▸ **WHAT IS EXPECTED**:
Please lay out the stretch of items from the line containing "catalogue / barcode: US 1552980" through the line containing "locality: Province of Rizal Luzon." as a JSON list of strings, one string per line, leaving out blank lines. Include both end lines and nothing outside that stretch.
^^^^
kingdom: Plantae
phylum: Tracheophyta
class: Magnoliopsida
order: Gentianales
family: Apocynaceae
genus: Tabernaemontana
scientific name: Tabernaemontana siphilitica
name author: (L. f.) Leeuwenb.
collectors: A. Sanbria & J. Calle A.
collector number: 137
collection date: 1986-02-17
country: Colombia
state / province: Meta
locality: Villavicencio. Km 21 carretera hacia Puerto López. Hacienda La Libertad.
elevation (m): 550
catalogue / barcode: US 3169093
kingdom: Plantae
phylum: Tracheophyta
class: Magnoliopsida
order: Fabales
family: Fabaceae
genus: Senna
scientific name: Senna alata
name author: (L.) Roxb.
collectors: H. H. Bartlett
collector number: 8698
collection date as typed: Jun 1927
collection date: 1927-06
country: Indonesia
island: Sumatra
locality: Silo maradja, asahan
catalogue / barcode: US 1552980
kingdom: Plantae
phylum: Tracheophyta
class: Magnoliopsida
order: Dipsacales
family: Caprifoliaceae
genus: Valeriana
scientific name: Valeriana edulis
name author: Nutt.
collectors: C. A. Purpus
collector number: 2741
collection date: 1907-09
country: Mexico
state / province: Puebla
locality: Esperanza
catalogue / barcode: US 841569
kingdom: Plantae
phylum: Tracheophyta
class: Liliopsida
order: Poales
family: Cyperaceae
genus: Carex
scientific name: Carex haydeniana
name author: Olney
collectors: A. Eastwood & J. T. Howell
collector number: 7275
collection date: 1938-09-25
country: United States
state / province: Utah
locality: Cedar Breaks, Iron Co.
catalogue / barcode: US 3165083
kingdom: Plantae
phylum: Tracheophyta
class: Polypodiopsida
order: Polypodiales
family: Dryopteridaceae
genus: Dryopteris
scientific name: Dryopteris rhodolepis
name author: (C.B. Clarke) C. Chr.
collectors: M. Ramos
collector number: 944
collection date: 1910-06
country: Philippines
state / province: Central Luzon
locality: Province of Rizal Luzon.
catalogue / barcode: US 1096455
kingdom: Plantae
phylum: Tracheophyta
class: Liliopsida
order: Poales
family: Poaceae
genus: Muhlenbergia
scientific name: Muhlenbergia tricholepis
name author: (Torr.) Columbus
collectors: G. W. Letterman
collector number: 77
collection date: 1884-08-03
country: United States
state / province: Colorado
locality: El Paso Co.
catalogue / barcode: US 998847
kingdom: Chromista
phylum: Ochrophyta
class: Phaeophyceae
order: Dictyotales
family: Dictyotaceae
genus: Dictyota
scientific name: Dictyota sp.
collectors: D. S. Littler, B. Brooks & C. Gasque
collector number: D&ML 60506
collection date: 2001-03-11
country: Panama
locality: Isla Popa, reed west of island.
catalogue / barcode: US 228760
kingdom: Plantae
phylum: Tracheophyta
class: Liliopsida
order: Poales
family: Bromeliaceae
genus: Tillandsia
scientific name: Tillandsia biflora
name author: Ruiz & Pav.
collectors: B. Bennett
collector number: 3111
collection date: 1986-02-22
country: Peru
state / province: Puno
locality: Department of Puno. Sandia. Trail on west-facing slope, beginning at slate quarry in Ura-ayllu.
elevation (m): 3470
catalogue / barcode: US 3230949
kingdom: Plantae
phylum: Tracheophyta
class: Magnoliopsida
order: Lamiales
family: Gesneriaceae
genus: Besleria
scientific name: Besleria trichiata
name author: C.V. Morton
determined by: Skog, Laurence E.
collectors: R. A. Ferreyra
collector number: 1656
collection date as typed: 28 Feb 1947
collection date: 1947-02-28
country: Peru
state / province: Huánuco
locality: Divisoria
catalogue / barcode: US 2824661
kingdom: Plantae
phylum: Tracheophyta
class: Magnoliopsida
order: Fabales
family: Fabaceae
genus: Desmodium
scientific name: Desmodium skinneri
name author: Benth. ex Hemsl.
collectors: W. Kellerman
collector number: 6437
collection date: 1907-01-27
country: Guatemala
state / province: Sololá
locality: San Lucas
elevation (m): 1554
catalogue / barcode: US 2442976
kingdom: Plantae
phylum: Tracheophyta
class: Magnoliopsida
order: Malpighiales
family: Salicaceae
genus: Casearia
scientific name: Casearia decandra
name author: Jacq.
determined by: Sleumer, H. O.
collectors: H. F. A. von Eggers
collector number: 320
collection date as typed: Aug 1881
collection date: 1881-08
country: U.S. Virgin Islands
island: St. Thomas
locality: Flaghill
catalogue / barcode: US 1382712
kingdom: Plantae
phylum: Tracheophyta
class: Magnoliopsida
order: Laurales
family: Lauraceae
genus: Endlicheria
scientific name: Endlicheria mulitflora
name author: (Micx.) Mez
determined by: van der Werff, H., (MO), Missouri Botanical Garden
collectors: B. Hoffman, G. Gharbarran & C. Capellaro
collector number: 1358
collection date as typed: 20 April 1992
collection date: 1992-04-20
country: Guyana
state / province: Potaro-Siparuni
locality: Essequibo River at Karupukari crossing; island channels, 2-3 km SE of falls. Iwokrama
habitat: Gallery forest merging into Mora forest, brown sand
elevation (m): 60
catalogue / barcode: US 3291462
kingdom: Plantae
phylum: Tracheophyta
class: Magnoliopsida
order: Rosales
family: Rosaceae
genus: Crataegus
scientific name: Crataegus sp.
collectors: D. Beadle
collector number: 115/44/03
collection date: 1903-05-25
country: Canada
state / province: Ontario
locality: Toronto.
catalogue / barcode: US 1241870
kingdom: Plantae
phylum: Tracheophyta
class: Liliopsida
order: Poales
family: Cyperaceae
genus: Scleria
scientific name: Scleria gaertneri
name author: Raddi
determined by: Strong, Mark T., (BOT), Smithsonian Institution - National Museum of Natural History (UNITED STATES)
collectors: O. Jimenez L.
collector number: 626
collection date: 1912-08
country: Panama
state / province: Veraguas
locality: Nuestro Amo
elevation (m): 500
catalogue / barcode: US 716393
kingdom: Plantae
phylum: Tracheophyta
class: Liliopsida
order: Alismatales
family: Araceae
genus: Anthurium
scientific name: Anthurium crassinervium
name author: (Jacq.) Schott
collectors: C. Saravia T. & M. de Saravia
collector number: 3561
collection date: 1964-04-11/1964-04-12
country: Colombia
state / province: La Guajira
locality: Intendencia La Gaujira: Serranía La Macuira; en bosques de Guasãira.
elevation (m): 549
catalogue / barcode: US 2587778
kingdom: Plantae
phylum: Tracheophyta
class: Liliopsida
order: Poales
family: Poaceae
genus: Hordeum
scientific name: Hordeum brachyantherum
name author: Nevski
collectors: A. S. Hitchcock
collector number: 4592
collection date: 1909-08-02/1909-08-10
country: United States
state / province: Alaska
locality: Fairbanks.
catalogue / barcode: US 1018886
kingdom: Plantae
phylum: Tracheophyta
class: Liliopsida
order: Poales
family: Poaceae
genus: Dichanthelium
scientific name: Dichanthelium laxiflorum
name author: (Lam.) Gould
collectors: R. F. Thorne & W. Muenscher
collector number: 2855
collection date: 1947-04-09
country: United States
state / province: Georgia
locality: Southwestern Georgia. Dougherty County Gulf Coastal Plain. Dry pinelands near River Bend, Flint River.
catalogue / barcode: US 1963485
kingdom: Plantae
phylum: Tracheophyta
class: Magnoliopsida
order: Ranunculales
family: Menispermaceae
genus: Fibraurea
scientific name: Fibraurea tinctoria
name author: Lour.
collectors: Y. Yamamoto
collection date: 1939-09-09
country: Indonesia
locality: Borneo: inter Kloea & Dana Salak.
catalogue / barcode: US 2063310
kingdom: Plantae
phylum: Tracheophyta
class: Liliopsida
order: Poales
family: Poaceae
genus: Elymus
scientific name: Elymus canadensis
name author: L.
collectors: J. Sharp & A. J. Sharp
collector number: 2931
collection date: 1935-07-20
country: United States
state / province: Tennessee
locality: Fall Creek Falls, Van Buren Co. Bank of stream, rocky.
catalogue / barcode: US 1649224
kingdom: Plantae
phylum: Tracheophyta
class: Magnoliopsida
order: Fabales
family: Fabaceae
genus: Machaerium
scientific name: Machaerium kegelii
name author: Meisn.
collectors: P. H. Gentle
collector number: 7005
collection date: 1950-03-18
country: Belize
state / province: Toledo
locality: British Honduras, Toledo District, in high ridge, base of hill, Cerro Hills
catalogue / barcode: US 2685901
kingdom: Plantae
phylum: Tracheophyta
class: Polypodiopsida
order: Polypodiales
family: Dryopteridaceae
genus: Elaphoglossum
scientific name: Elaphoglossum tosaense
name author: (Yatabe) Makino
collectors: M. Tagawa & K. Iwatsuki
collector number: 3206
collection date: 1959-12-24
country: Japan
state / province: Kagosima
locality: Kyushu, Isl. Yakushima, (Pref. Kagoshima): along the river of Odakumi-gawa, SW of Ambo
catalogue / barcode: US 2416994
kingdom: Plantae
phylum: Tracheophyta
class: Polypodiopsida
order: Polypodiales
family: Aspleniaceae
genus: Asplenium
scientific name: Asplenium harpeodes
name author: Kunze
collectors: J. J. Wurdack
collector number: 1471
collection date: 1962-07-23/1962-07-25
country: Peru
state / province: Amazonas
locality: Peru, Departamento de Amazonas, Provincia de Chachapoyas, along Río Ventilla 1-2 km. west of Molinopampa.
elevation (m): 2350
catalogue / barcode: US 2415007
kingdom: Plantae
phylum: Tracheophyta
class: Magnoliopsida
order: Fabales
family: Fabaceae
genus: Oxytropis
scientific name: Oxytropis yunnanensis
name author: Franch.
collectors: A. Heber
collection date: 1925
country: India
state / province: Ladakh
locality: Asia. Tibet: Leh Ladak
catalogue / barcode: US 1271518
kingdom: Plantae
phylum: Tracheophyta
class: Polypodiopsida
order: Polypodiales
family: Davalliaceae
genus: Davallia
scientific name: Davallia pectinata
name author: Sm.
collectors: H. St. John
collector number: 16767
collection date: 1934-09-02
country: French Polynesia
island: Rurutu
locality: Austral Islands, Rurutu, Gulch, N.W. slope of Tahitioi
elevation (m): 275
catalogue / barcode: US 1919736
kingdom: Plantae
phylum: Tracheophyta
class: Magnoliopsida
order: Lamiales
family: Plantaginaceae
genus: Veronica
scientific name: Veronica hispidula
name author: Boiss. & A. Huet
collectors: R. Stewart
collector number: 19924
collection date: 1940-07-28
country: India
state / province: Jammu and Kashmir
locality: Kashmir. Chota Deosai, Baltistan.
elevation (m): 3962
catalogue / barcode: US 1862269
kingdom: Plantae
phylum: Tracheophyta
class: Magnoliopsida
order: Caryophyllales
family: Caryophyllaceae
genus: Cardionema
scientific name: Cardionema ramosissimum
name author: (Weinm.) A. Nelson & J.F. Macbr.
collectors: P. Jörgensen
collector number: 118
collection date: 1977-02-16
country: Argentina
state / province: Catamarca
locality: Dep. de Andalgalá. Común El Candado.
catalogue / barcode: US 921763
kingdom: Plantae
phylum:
^^^^
▸ **SOLUTION FOR THIS EXERCISE**:
[
  "catalogue / barcode: US 1552980",
  "kingdom: Plantae",
  "phylum: Tracheophyta",
  "class: Magnoliopsida",
  "order: Dipsacales",
  "family: Caprifoliaceae",
  "genus: Valeriana",
  "scientific name: Valeriana edulis",
  "name author: Nutt.",
  "collectors: C. A. Purpus",
  "collector number: 2741",
  "collection date: 1907-09",
  "country: Mexico",
  "state / province: Puebla",
  "locality: Esperanza",
  "catalogue / barcode: US 841569",
  "kingdom: Plantae",
  "phylum: Tracheophyta",
  "class: Liliopsida",
  "order: Poales",
  "family: Cyperaceae",
  "genus: Carex",
  "scientific name: Carex haydeniana",
  "name author: Olney",
  "collectors: A. Eastwood & J. T. Howell",
  "collector number: 7275",
  "collection date: 1938-09-25",
  "country: United States",
  "state / province: Utah",
  "locality: Cedar Breaks, Iron Co.",
  "catalogue / barcode: US 3165083",
  "kingdom: Plantae",
  "phylum: Tracheophyta",
  "class: Polypodiopsida",
  "order: Polypodiales",
  "family: Dryopteridaceae",
  "genus: Dryopteris",
  "scientific name: Dryopteris rhodolepis",
  "name author: (C.B. Clarke) C. Chr.",
  "collectors: M. Ramos",
  "collector number: 944",
  "collection date: 1910-06",
  "country: Philippines",
  "state / province: Central Luzon",
  "locality: Province of Rizal Luzon."
]